Risk factors for non-adherence to antidepressant treatment in patients with mood disorders

  • Carlos De las CuevasEmail author
  • Wenceslao Peñate
  • Emilio J. Sanz
Pharmacoepidemiology and Prescription

Abstract

Purpose

Adherence to antidepressant therapy by patients with depressive disorders is essential not only to achieve a positive patient outcome but also to prevent a relapse. The aim of this study was to identify potential modelling factors influencing adherence to antidepressant treatment by patients with mood disorders in the community mental health care setting

Methods

A total of 160 consecutive psychiatric outpatients attending two Community Mental Health Centres on Tenerife Island between September 2011 and May 2012 were asked to participate in the study; of these, 145 accepted. The Morisky self-report scale was used to assess adherence. The potential predictors examined included socio-demographic, clinical and therapeutic variables. The Clinical Global Impression-Severity and -Improvement scales and the Beck Depression Inventory were used for clinical assessment.
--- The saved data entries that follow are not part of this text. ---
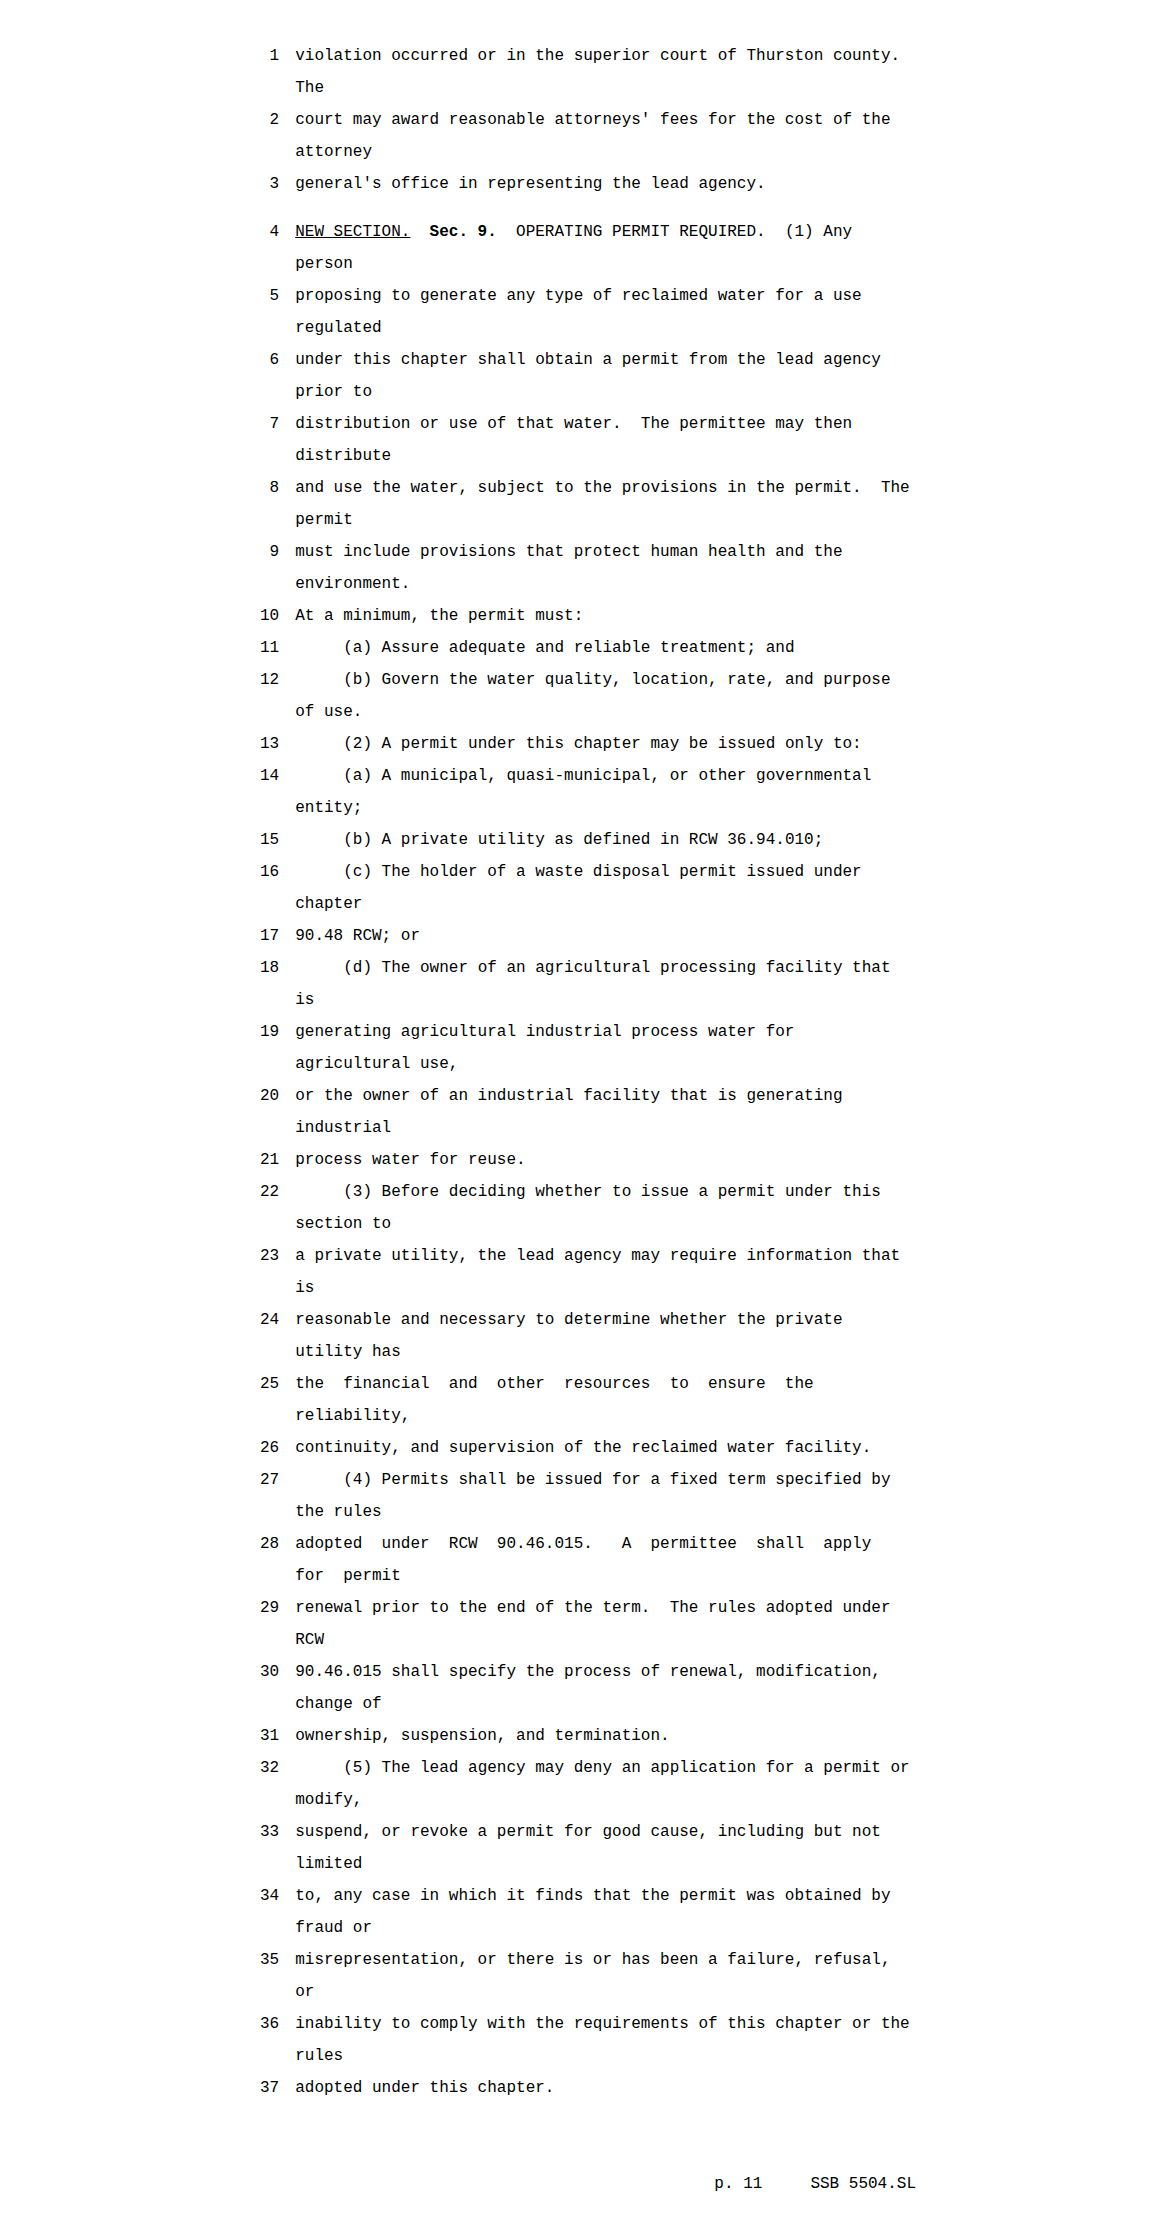violation occurred or in the superior court of Thurston county. The
court may award reasonable attorneys' fees for the cost of the attorney
general's office in representing the lead agency.
NEW SECTION. Sec. 9. OPERATING PERMIT REQUIRED. (1) Any person
proposing to generate any type of reclaimed water for a use regulated
under this chapter shall obtain a permit from the lead agency prior to
distribution or use of that water. The permittee may then distribute
and use the water, subject to the provisions in the permit. The permit
must include provisions that protect human health and the environment.
At a minimum, the permit must:
(a) Assure adequate and reliable treatment; and
(b) Govern the water quality, location, rate, and purpose of use.
(2) A permit under this chapter may be issued only to:
(a) A municipal, quasi-municipal, or other governmental entity;
(b) A private utility as defined in RCW 36.94.010;
(c) The holder of a waste disposal permit issued under chapter
90.48 RCW; or
(d) The owner of an agricultural processing facility that is
generating agricultural industrial process water for agricultural use,
or the owner of an industrial facility that is generating industrial
process water for reuse.
(3) Before deciding whether to issue a permit under this section to
a private utility, the lead agency may require information that is
reasonable and necessary to determine whether the private utility has
the financial and other resources to ensure the reliability,
continuity, and supervision of the reclaimed water facility.
(4) Permits shall be issued for a fixed term specified by the rules
adopted under RCW 90.46.015. A permittee shall apply for permit
renewal prior to the end of the term. The rules adopted under RCW
90.46.015 shall specify the process of renewal, modification, change of
ownership, suspension, and termination.
(5) The lead agency may deny an application for a permit or modify,
suspend, or revoke a permit for good cause, including but not limited
to, any case in which it finds that the permit was obtained by fraud or
misrepresentation, or there is or has been a failure, refusal, or
inability to comply with the requirements of this chapter or the rules
adopted under this chapter.
p. 11 SSB 5504.SL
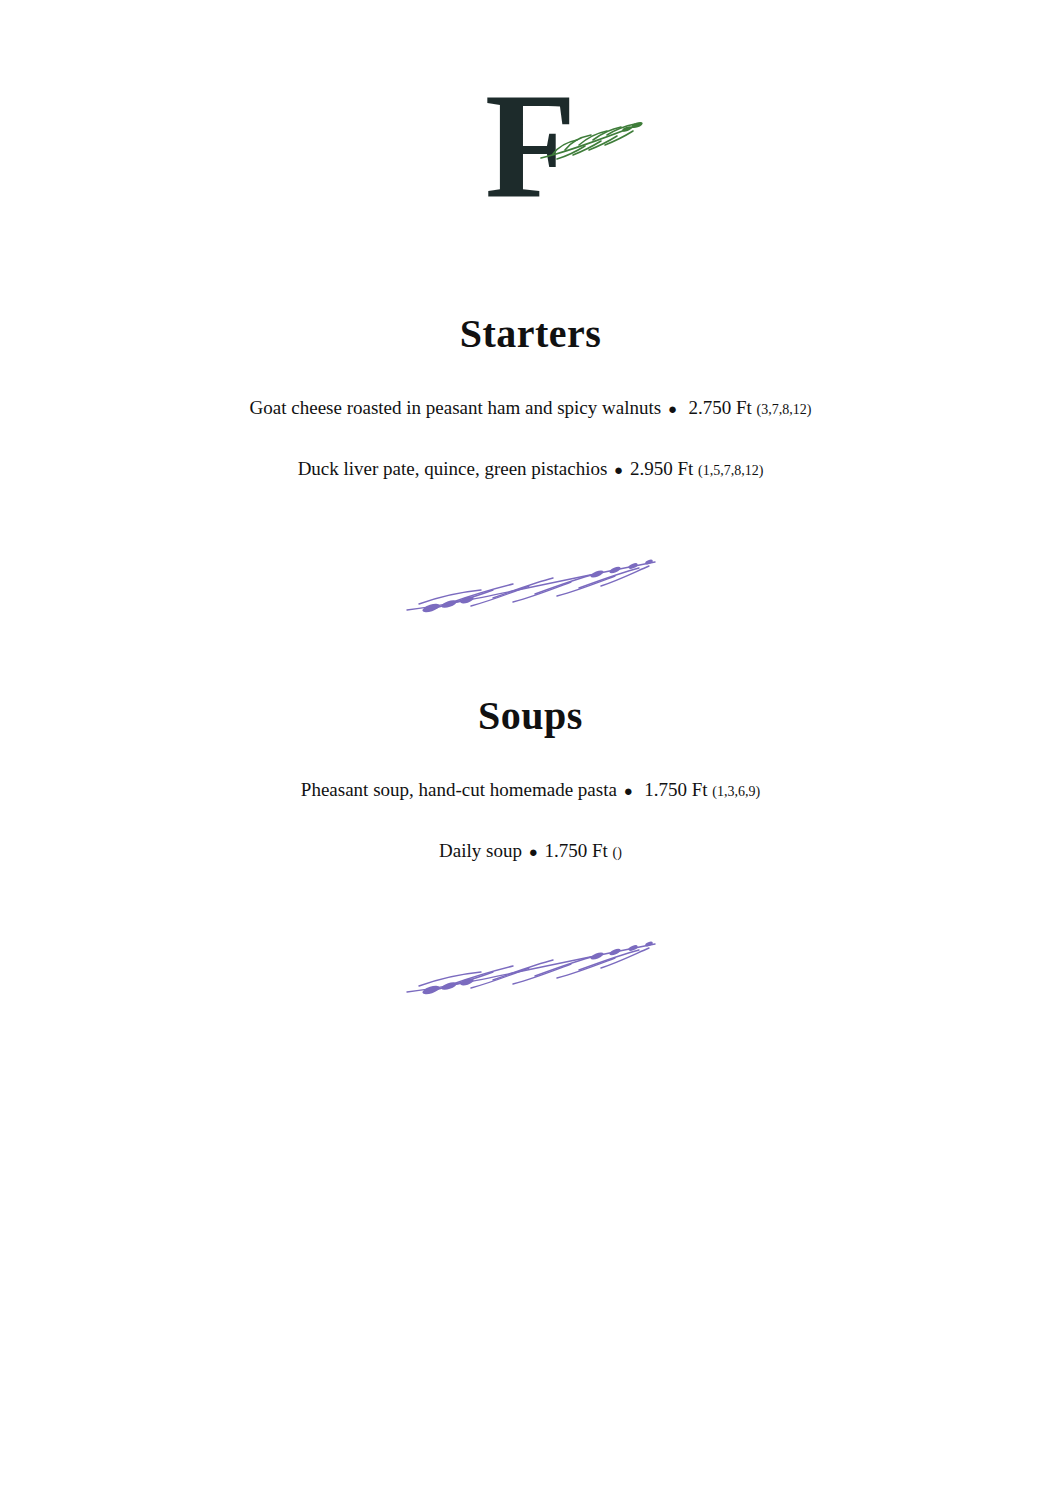F
Starters
Goat cheese roasted in peasant ham and spicy walnuts ● 2.750 Ft (3,7,8,12)
Duck liver pate, quince, green pistachios ● 2.950 Ft (1,5,7,8,12)
Soups
Pheasant soup, hand-cut homemade pasta ● 1.750 Ft (1,3,6,9)
Daily soup ● 1.750 Ft ()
Drug treatment side-effects were assessed using the “Self-report Antidepressant Side-Effect Checklist.” All participants were also asked to complete the "Drug Attitude Inventory" (DAI), "Beliefs about Medicine Questionnaire" (BMQ), and "Leeds Attitude towards concordance Scale". Discriminant analyses were performed to predict non-adherence.

Results

There was no clear correlation between adherence and the socio-demographic variables examined, but adherence was related to a positive attitude of the patients towards his/her treatment (DAI) and low scores in the BMQ-Harm and -Concern subscales. Non-adherence was also related to an increasing severity of depression and to the presence and severity of side-effects.

Conclusions

Among our study cohort, the profiles of adherent patients to antidepressant treatment were more closely associated with each patient’s attitudes and beliefs than to objective socio-demographic variables. The severity of depression played a relevant role in adherence, but whether this role is direct or an interaction with several concurrent factors is not yet clear. Side-effects were also closely related to adherence, as conditioned by frequent polypharmacy.

Keywords

Risk factors Adherence Mood disorders Psychiatric outpatients Self-report 

Notes

Acknowledgements

This research was supported by Instituto de Salud Carlos III, FEDER Unión Europea (PI10/00955).

Conflict of Interest

None.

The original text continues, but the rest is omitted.